🛡 Multicollinearity

I. What is multicollinearity?

Multicollinearity happens when two or more independent variables (predictors) in a regression model contain overlapping information, meaning one predictor can be predicted well from the others.

In other words Multicollinearity means that two or more independent variables are highly correlated with each other as a result the effect of individual variables cannot be clearly separated.

Example: In a house-price model, square footage and number of rooms tend to move together.
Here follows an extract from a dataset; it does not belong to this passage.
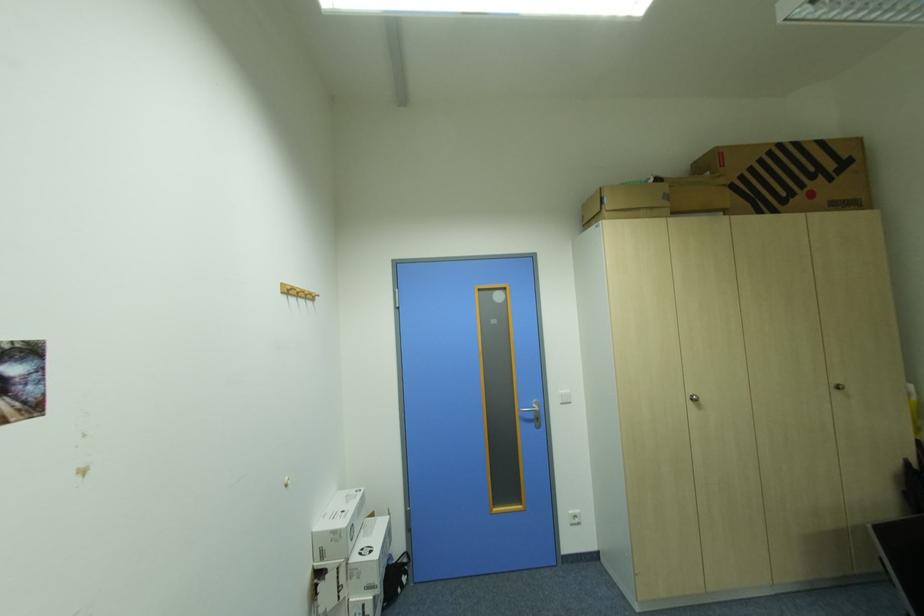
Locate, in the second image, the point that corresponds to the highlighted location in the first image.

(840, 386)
They’re not the same thing, but they often carry similar information about “house size.”

Important nuance

Multicollinearity is not about predictors being correlated with the target.
It’s about predictors being correlated with each other.
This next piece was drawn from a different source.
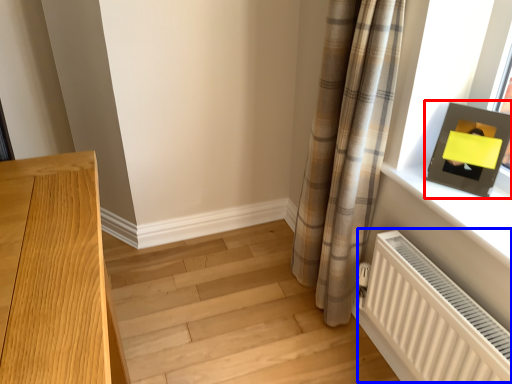
Question: Which of the following is the closest to the observer, picture frame (highlighted by a red box) or radiator (highlighted by a blue box)?

Choices:
 (A) picture frame
 (B) radiator

Answer: (B)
II. Why is multicollinearity a problem?

Consider a multiple linear regression:

y = β_{0} + β_{1} x_{1} + β_{2} x_{2} + \dots + β_{k} x_{k} + ϵ

If $x_{1}$ and $x_{2}$ are very similar (highly correlated), the model struggles to decide:

how much of the effect belongs to $x_{1}$ (i.e., $β_{1}$ ) and
how much of the effect belongs to $x_{2}$ (i.e., $β_{2}$ )

★ What you’ll observe in practice

Multicollinearity mainly causes unstable coefficient estimates:

Coefficients become “wobbly”: small data changes can flip the sign or drastically change values.
Standard errors increase: predictors look statistically insignificant even if they matter.
Confidence intervals get wide.
Interpretation becomes unreliable: you can’t confidently say “holding other variables constant, this feature changes y by …” because “holding other variables constant” is unrealistic when predictors move together.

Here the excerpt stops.